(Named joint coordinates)

════

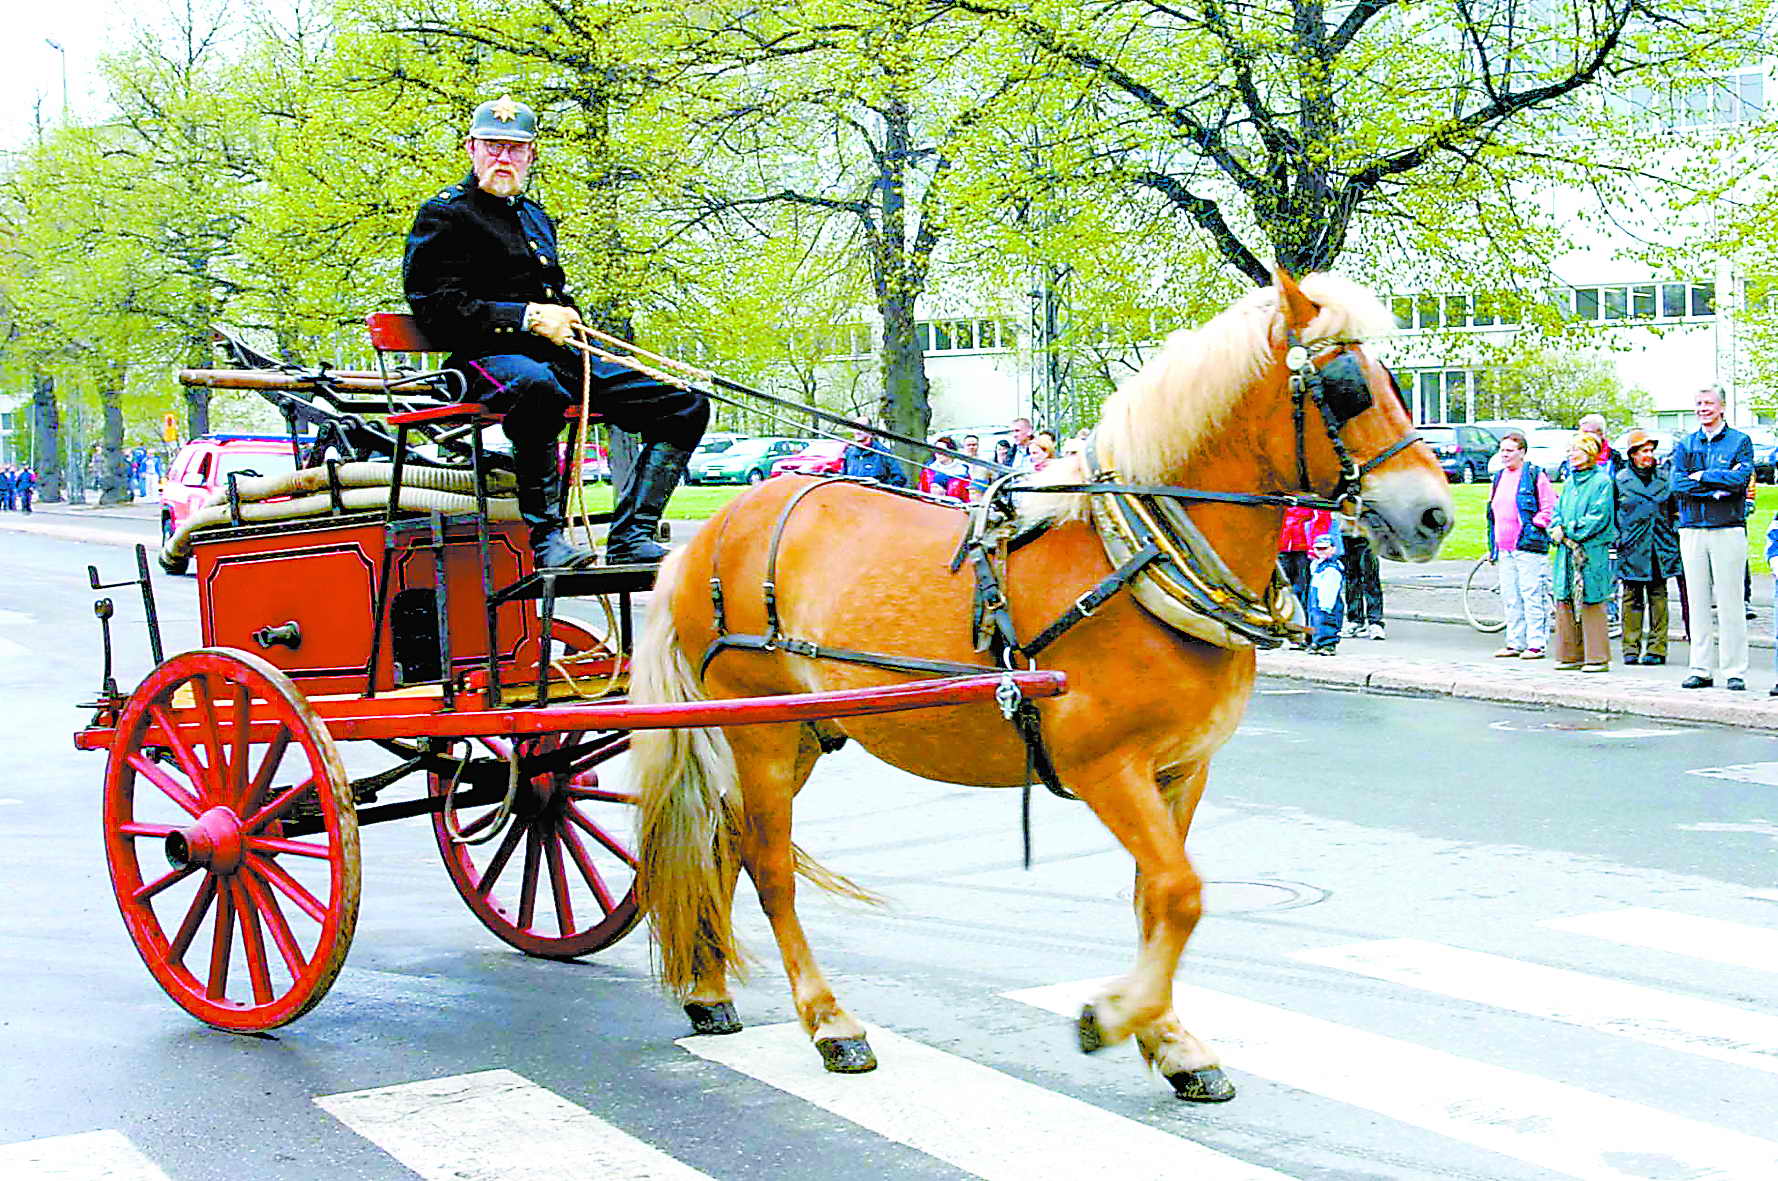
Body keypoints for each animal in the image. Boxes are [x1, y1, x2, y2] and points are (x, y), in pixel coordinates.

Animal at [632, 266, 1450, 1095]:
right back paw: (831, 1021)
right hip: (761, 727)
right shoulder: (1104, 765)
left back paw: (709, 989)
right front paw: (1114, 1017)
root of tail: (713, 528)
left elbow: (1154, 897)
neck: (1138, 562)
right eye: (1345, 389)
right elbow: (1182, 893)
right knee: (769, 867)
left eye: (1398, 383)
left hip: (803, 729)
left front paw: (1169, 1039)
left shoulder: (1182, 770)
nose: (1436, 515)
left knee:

════

**What this task involves**
With the pictures removed, copy the data above word for word.

**Output below**
Body keypoints for each animal in the image. Boxes are [x1, y1, x2, y2] and points are (x, y), in pixel coordinates.

Animal at [632, 266, 1450, 1095]:
right back paw: (831, 1021)
right hip: (761, 727)
right shoulder: (1104, 765)
left back paw: (709, 989)
right front paw: (1114, 1017)
root of tail: (713, 528)
left elbow: (1154, 897)
neck: (1138, 562)
right eye: (1345, 389)
right elbow: (1182, 893)
right knee: (769, 867)
left eye: (1398, 383)
left hip: (803, 729)
left front paw: (1169, 1039)
left shoulder: (1182, 770)
nose: (1436, 515)
left knee:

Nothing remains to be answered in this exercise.